2020年の非正規雇用は10年前の2.5倍となりました。雇用問題から派生する中高年のひきこもりという深刻な問題は、もはや他人事ではありません。ここでは、「中高年ひきこもり」と「雇用問題」の関係について、臨床心理士の桝田智彦氏が解説していきます。 ※本連載は、書籍『中高年がひきこもる理由』(青春出版社)より一部を抜粋・再編集したものです。
「最低賃金が時給1500円になったら何をしたいですか?」…衝撃の答え ※画像はイメージです/PIXTA

雇用と、「友人と距離」「孤独」との関係

非正規社員の激増は、日本をかつての「一億総中流社会」から格差社会へと変え、多くの貧しい人たちを生みだしました。この格差社会と貧困層の増大もまた、人々がひきこもることの非常に大きな要因だと考えています。

 

お金がなくて生活が苦しくなると、多くの場合、仲がよかった友人とも距離をおくようになり、孤立していきます。
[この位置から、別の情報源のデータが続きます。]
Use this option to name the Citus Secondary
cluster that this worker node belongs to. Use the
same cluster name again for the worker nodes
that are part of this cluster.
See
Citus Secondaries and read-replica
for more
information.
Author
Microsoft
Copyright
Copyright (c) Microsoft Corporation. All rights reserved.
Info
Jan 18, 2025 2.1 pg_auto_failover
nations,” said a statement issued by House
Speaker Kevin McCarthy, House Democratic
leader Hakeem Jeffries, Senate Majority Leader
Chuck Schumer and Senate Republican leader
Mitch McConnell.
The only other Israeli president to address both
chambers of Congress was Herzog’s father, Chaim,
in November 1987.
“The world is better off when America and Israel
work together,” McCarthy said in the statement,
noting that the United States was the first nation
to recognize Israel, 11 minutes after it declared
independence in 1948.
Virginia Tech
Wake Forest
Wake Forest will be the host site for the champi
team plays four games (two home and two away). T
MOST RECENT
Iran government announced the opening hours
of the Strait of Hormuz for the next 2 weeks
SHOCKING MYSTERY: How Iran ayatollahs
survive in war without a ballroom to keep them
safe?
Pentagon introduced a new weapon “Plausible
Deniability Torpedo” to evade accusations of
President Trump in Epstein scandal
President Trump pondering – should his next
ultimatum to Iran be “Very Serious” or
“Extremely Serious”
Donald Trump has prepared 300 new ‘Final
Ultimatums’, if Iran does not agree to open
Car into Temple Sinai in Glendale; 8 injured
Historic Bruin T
孤独になるなかで、自己肯定感は摩滅(まめつ)していき、自信を失い、ポジティブなことは1つもないように感じて、人生に希望を見いだせなくなっていくのです。

 

このような状態に陥ると、他人との情緒的な接触が大きな負担に感じられて、人間関係を避けているうちにひきこもっていくわけです。また、いったんひきこもってしまうと、孤独のなかで孤立していき、支えてくれる人もいないまま、多くの人たちが20年、30年と長期間ひきこもり続けることにもなります。

 

これまで私どもは約20年間、ひきこもり支援の現場に立ち、さまざまなご家庭の方々とお会いしてきました。多くの方とお話しすればするほど、雇用の問題とひきこもりの問題が密接に関係していることを強く感じるようになっています。